103. MA: This question refers to one who has only reached the initial stages of insight meditation without attaining stream-entry. The type of abandonment under discussion is abandoning by eradication, which is effected only by the path of stream-entry. Ven. Maha Cunda posed this question because some meditators were overestimating their achievement, thinking they had abandoned such views while they had not really eradicated them.

104. MA explains that the word «arise» (uppajjanti) refers here to the arising of views that have not arisen before; «underlie» (anusenti) to their gathering strength through continued adherence to them; and being «exercised» (samudacaranti) to their gaining bodily or verbal expres­sion.
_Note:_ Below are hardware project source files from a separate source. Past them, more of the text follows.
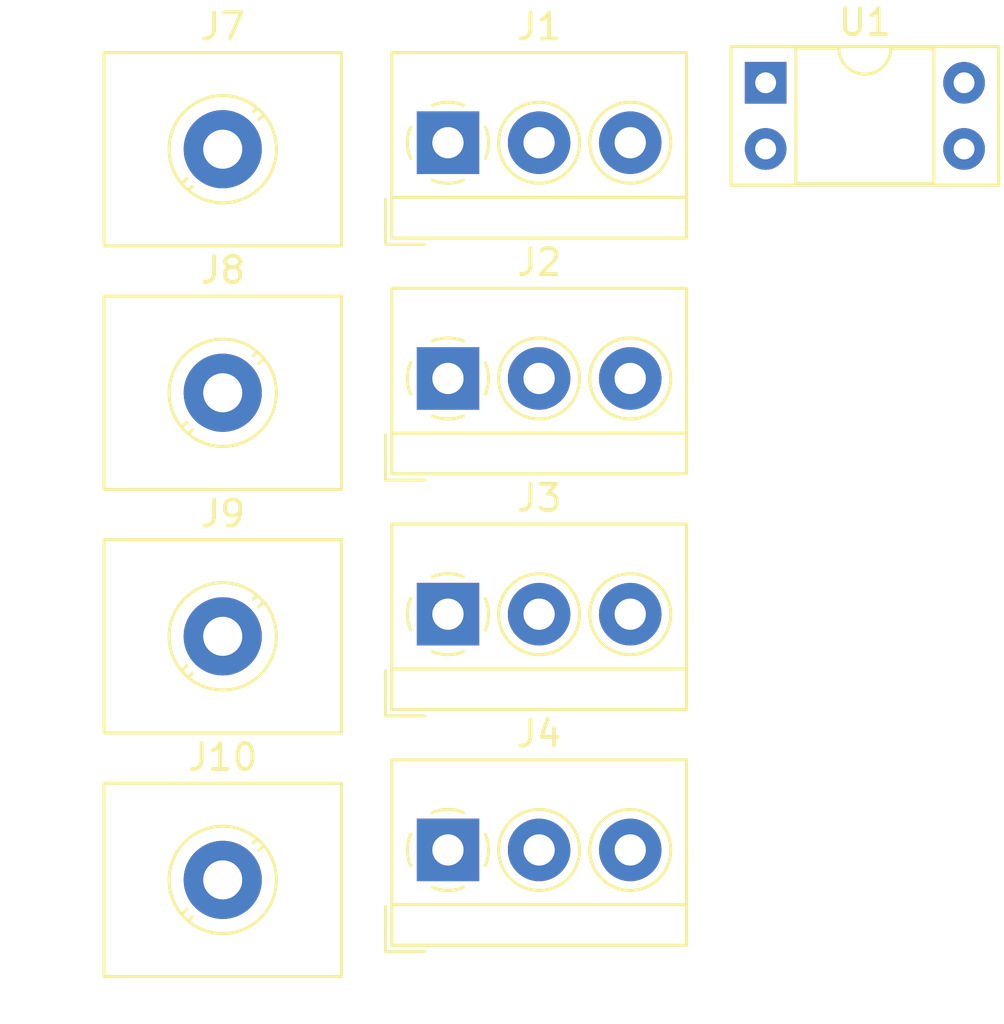
<source format=kicad_pcb>
(kicad_pcb
	(version 20240108)
	(generator "pcbnew")
	(generator_version "8.0")
	(general
		(thickness 1.6)
		(legacy_teardrops no)
	)
	(paper "A4")
	(layers
		(0 "F.Cu" signal)
		(31 "B.Cu" signal)
		(32 "B.Adhes" user "B.Adhesive")
		(33 "F.Adhes" user "F.Adhesive")
		(34 "B.Paste" user)
		(35 "F.Paste" user)
		(36 "B.SilkS" user "B.Silkscreen")
		(37 "F.SilkS" user "F.Silkscreen")
		(38 "B.Mask" user)
		(39 "F.Mask" user)
		(40 "Dwgs.User" user "User.Drawings")
		(41 "Cmts.User" user "User.Comments")
		(42 "Eco1.User" user "User.Eco1")
		(43 "Eco2.User" user "User.Eco2")
		(44 "Edge.Cuts" user)
		(45 "Margin" user)
		(46 "B.CrtYd" user "B.Courtyard")
		(47 "F.CrtYd" user "F.Courtyard")
		(48 "B.Fab" user)
		(49 "F.Fab" user)
		(50 "User.1" user)
		(51 "User.2" user)
		(52 "User.3" user)
		(53 "User.4" user)
		(54 "User.5" user)
		(55 "User.6" user)
		(56 "User.7" user)
		(57 "User.8" user)
		(58 "User.9" user)
	)
	(setup
		(pad_to_mask_clearance 0)
		(allow_soldermask_bridges_in_footprints no)
		(pcbplotparams
			(layerselection 0x00010fc_ffffffff)
			(plot_on_all_layers_selection 0x0000000_00000000)
			(disableapertmacros no)
			(usegerberextensions no)
			(usegerberattributes yes)
			(usegerberadvancedattributes yes)
			(creategerberjobfile yes)
			(dashed_line_dash_ratio 12.000000)
			(dashed_line_gap_ratio 3.000000)
			(svgprecision 4)
			(plotframeref no)
			(viasonmask no)
			(mode 1)
			(useauxorigin no)
			(hpglpennumber 1)
			(hpglpenspeed 20)
			(hpglpendiameter 15.000000)
			(pdf_front_fp_property_popups yes)
			(pdf_back_fp_property_popups yes)
			(dxfpolygonmode yes)
			(dxfimperialunits yes)
			(dxfusepcbnewfont yes)
			(psnegative no)
			(psa4output no)
			(plotreference yes)
			(plotvalue yes)
			(plotfptext yes)
			(plotinvisibletext no)
			(sketchpadsonfab no)
			(subtractmaskfromsilk no)
			(outputformat 1)
			(mirror no)
			(drillshape 1)
			(scaleselection 1)
			(outputdirectory "")
		)
	)
	(net 0 "")
	(net 1 "VCC")
	(net 2 "GND")
	(net 3 "Net-(J1-Pin_2)")
	(net 4 "Net-(J2-Pin_2)")
	(net 5 "Net-(J3-Pin_2)")
	(net 6 "Net-(J4-Pin_2)")
	(net 7 "Net-(J7-Pin_1)")
	(net 8 "Net-(J8-Pin_1)")
	(net 9 "Net-(J9-Pin_1)")
	(net 10 "Net-(J10-Pin_1)")
	(footprint "Package_DIP:DIP-4_W7.62mm_Socket" (layer "F.Cu") (at 153.38 75.96))
	(footprint "TerminalBlock_MetzConnect:TerminalBlock_MetzConnect_360271_1x01_Horizontal_ScrewM3.0_Boxed" (layer "F.Cu") (at 132.53 78.51))
	(footprint "TerminalBlock_MetzConnect:TerminalBlock_MetzConnect_360271_1x01_Horizontal_ScrewM3.0_Boxed" (layer "F.Cu") (at 132.53 87.86))
	(footprint "TerminalBlock_MetzConnect:TerminalBlock_MetzConnect_360271_1x01_Horizontal_ScrewM3.0_Boxed" (layer "F.Cu") (at 132.53 97.21))
	(footprint "TerminalBlock_MetzConnect:TerminalBlock_MetzConnect_360271_1x01_Horizontal_ScrewM3.0_Boxed" (layer "F.Cu") (at 132.53 106.56))
	(footprint "TerminalBlock_4Ucon:TerminalBlock_4Ucon_1x03_P3.50mm_Horizontal" (layer "F.Cu") (at 141.18 105.41))
	(footprint "TerminalBlock_4Ucon:TerminalBlock_4Ucon_1x03_P3.50mm_Horizontal" (layer "F.Cu") (at 141.18 87.31))
	(footprint "TerminalBlock_4Ucon:TerminalBlock_4Ucon_1x03_P3.50mm_Horizontal" (layer "F.Cu") (at 141.18 96.36))
	(footprint "TerminalBlock_4Ucon:TerminalBlock_4Ucon_1x03_P3.50mm_Horizontal" (layer "F.Cu") (at 141.18 78.26))
)

</source>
The «object» upon which they are based is the five aggregates (khandha) that constitute a person or living being — material form, feeling, perception, mental forma­tions, and consciousness.
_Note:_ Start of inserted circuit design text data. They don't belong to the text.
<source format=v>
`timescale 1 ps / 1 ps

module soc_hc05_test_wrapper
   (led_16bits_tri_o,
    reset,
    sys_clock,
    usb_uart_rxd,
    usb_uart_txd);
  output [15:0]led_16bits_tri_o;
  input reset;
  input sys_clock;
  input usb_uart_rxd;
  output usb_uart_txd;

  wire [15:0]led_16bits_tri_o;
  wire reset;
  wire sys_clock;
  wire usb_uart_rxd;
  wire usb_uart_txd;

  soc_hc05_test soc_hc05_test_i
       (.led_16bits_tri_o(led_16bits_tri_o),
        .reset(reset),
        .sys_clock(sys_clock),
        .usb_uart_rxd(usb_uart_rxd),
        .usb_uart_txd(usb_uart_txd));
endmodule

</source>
105. By this statement* the Buddha shows the means by which these views are eradicated: contemplation of the five aggregates as «not mine,» etc., with the wisdom of insight culminating in the path of stream-entry.

106. MA explains that the Buddha, having answered the Elder’s question, now speaks of another type of overesti- mater — those who attain the eight meditative attainments and believe that they are practising true effacement (sallekha). The word sallekha, originally meaning austerity or ascetic practice, is used by the Buddha to signify the radical effacing or removal of defilements. Though the eight attainments are elsewhere placed securely within the Buddhist training (see MN 25.12-19, MN 26.34—41), it is here said that they should not be called effacement because the bhikkhu who attains them does not use them as a basis for insight — as described for example in MN 52 and MN 64 — but only as a means of enjoying bliss and peace.

107. The forty-four «modes of effacement» to be expounded fall, by and large, into several fixed sets of doctrinal cate­gories as follows. Those not mentioned here do not fit into any fixed set.

(2)—(11) are the ten courses of unwholesome and whole­some action (kammapatha) — see MN 9.4,9.6;

(12)—(18) are the last seven factors of the eightfold path — wrong and right — the first factor being identical with (11);

(19)-(20) are sometimes added to the two eightfold paths — see MN 117.34r-36;

(21)-(23) are the last three of the five hindrances — see MN 10.36 — the first two being identical with (9) and (10);

(24)-(33) are ten of the sixteen imperfections that defile the mind, mentioned in MN 7.3;

(37)-(43) are the seven bad qualities and the seven good qualities (saddhatnma) mentioned in MN 53.11-17.

108. MT: Non-cruelty (avihimsa), which is a synonym for com­passion, is mentioned at the beginning because it is the root of all virtues, especially the root-cause of morality.

109. MA: This is a description of those who hold firmly to a view that has occurred to them, believing «This alone is the truth»; they do not relinquish it even if spoken to by the Buddha with reasoned arguments.

110. MA: The inclination of mind is of great benefit because it entails exclusively welfare and happiness, and because it is the cause of the subsequent actions that conform to it.

111. The Pali term rendered by «extinguished» is parinibbuto, which can also mean «attained to Nibbana»; and the Pali term rendered by «help extinguish» is parinibbapessati, which can also mean «help attain Nibbana» or «bring to Nibbana.» The Pali original for the expression to follow, «by which to extinguish it,» parinibbanaya, might have been rendered «for attaining Nibbana.» Though in all three cases the alternative rendering would be too strong to insist on literally, its implications contribute to the suggestiveness of the original in a way that cannot be captured in translation.

112. MA points out that this statement can be understood in two ways: (1) one who is himself free from cruelty can use his non-cruelty to help extinguish the cruelty of another person; and (2) one who is himself cruel can develop non-cruelty to extinguish his own cruel disposi­tion. All the following cases should be similarly under­stood in this twofold way.

113. MA: The compassionate teacher’s task is the correct teaching of the Dhamma; beyond that is the practice, which is the work of the disciples.